I am often asked do I need a trademark for my slogan? Can I patent my idea? How do I keep others from copying seminar materials that I have written? Well, here’s a primer for what all small business owners should know to protect their valuable intellectual property assets.
First, you need to know what the various forms of intellectual property are and how they can help you protect what is yours.
Trademarks are your brand identifiers. They tell consumers who produced the product (e.g., Coca Cola used for soda) or who is providing the service (e.g., McDonalds for restaurant services). They can include any word, name, symbol, or device, or any combination used, or intended to be used, in commerce to identify and distinguish the goods or services of one manufacturer or seller from goods manufactured or sold by others, and to indicate the source of the goods. In short, they are the way the consumer identifies what they are buying and who is providing the goods or services behind what they purchase.
Patents, generally speaking, protect inventions that are useful, original, and an improvement upon an existing machine or invention. Today they can be used to protect everything from new and unique computer components to specially engineered geniuses of plant species. There is even a statute that allows for the protection of unique manners or inventive manners of transacting business know as a business method patent. So the easiest way of thinking about patents is that they protect inventions.

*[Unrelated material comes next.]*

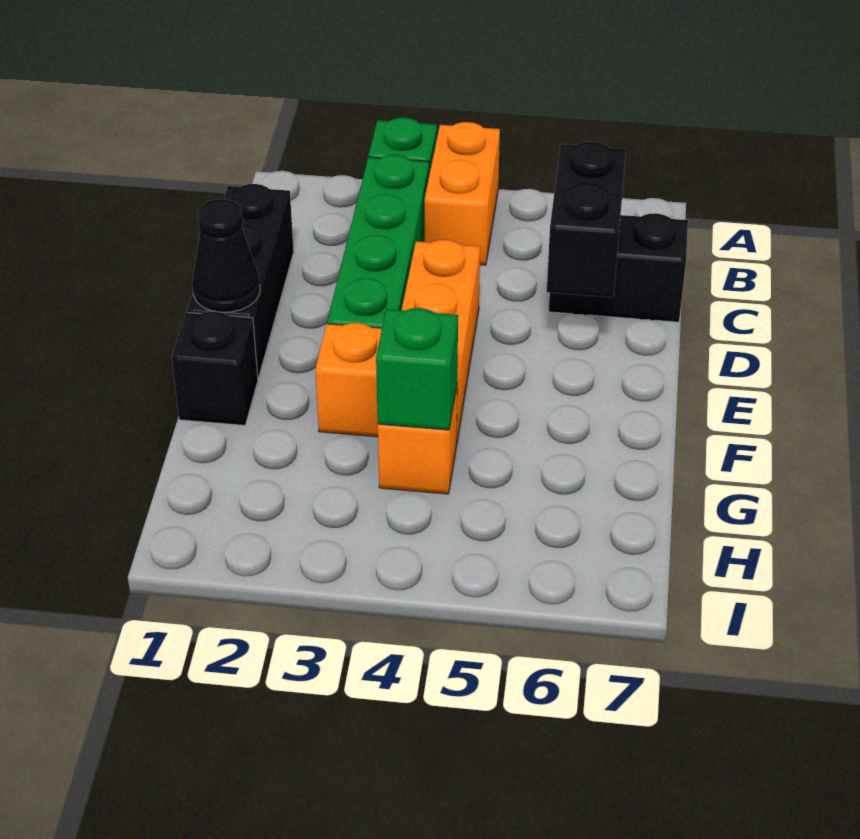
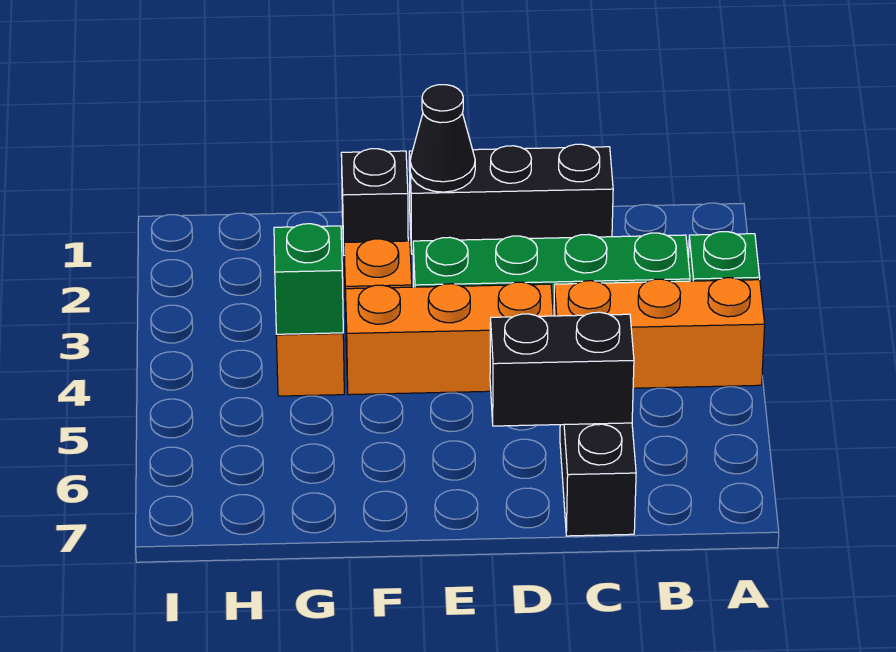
orange brick A4:B4 level 1 -> orange brick A4:C4 level 1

Copyrights protect original works of artistic expression including literary, dramatic, musical, artistic, and certain other intellectual works. They include protection for books, articles, music, lyrics, plays, screen plays, scripts, dance routines, works of art, statutes, movies, television broadcasts, albums, CDs, and even components of a web site. A copyright gives the author of the work at issue the exclusive right to reproduce the artistic creation.
At this point most people ask what do they need to do to protect their trademarks, patents, and copyrights from others using the same without permission (i.e., infringement). The answer depends.
Trademarks generally exist from the moment you start using your trademark in commerce or interstate commerce. Registration with the U.S. Patent and Trademark Office is not required to acquire trademark rights but it is highly recommended to deter others from infringing upon your trademark and quite useful should you ever be required to enforce your rights in the same.
Patents are a creature of statute and must be registered with the U.S. Patent and Trademark Office to receive protection.
Copyrights are, to some degree, for registration purposes, are a hybrid between patents and trademarks. Copyright protection exists in a protected work from the moment the work is created. However, in order to enforce a copyright it is generally the rule that a copyright registration from the U.S. Copyright Office must first be attained.
And there’s a brief overview of the distinctions between the three major forms of intellectual property protection all small business owners should be aware of to protect their business’s intellectual property assets. As always, if you have further questions on the same a qualified professional specializing in the specific area in which you seek information should be consulted.